The suite of offices in the Outpatient Center of the hospital that she will occupy is being prepared. Boxes are stacked in the hall, a television for the waiting room waits to be installed.

Interviews for staff are ongoing, and the first hires have been made. Diane Lewis is Phillips’ Registered Nurse, and Ivy Lowe will be the office manager.

Because of her medical PM&R specialty, Phillips calls herself a “superdoc.” As a rehabilitation specialist, she evaluates patients and decides what they need to enhance and restore what they can do after traumatic injury to the muscles, bones, tissues and nervous system.

Acting as a conductor, she orchestrates all the care provided by physical, occupational and speech therapists and other specialists, as well as determining which drugs may improve a patient’s quality of life.

There aren’t a lot of PM&R specialists, but the demand for them is growing.
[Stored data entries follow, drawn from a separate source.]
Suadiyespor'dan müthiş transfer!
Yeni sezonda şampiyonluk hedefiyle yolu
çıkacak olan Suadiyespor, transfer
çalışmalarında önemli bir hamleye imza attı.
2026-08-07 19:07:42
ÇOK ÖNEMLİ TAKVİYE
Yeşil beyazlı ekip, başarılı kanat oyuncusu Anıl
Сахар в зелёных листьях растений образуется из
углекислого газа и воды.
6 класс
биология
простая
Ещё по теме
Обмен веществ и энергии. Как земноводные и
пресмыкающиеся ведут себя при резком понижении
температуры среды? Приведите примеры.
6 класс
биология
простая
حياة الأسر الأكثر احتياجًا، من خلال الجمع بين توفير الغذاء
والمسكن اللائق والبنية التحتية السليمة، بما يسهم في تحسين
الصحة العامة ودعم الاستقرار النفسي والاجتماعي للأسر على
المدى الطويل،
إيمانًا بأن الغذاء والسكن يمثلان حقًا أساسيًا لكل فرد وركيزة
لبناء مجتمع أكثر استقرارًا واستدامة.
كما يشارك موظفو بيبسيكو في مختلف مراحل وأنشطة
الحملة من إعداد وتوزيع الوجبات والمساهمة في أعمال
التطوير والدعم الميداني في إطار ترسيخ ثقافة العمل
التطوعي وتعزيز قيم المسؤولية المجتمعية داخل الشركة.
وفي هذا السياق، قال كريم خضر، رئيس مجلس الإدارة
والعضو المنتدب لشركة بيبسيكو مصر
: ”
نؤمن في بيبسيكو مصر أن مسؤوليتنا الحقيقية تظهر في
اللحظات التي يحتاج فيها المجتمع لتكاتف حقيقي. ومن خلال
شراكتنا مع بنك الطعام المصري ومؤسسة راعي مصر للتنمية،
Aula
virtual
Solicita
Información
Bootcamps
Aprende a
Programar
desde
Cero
Phillips is hoping that she can provide a service that will draw patients to Demopolis to use the hospital and take advantage of what the city has to offer.

“I’m all about growing my community,” she said. “If I can be a part of that, it would really excite me.”

To help grow her practice, she has spent the last two months in an active marketing campaign, introducing herself to doctors throughout the region.

Phillips was surprised that so many of the physicians she spoke with knew what her specialty involves. Her conversations became “more education about what I do” and how close the hospital is for their patients’ care.

Phillips isn’t limiting her practice to PM&R, however. She is one of the leading specialists in the use of Botox injections to manage migraine headaches, upper limb spasticity and cervical dystonia.

Botox also is known for its cosmetic properties in eliminating facial wrinkles. Phillips is considering the addition of cosmetic procedures to her practice as well.

With new surgeon Dr. Keith Roberts, who will share her suite of offices, she will be trained in radio frequency vein ablation for varicose veins. Among other procedures she will conduct are EMGs, nerve inductions, which are electrical tests to diagnose nerve damage.

Yet another aspect of her practice will be a post-menopausal osteoporosis program. She has dubbed it BoBB, or Back-to-Bone Basics.

Phillips even envisions conducting a competition to design a cartoon character of BoBB as a way to market the program.

All of these procedures reflect the care Phillips wants to give her patients.

“The kind of doctor I want to be is someone you can talk to and when you calk away, whether I helped you or not, I want you to feel like I cared for you.”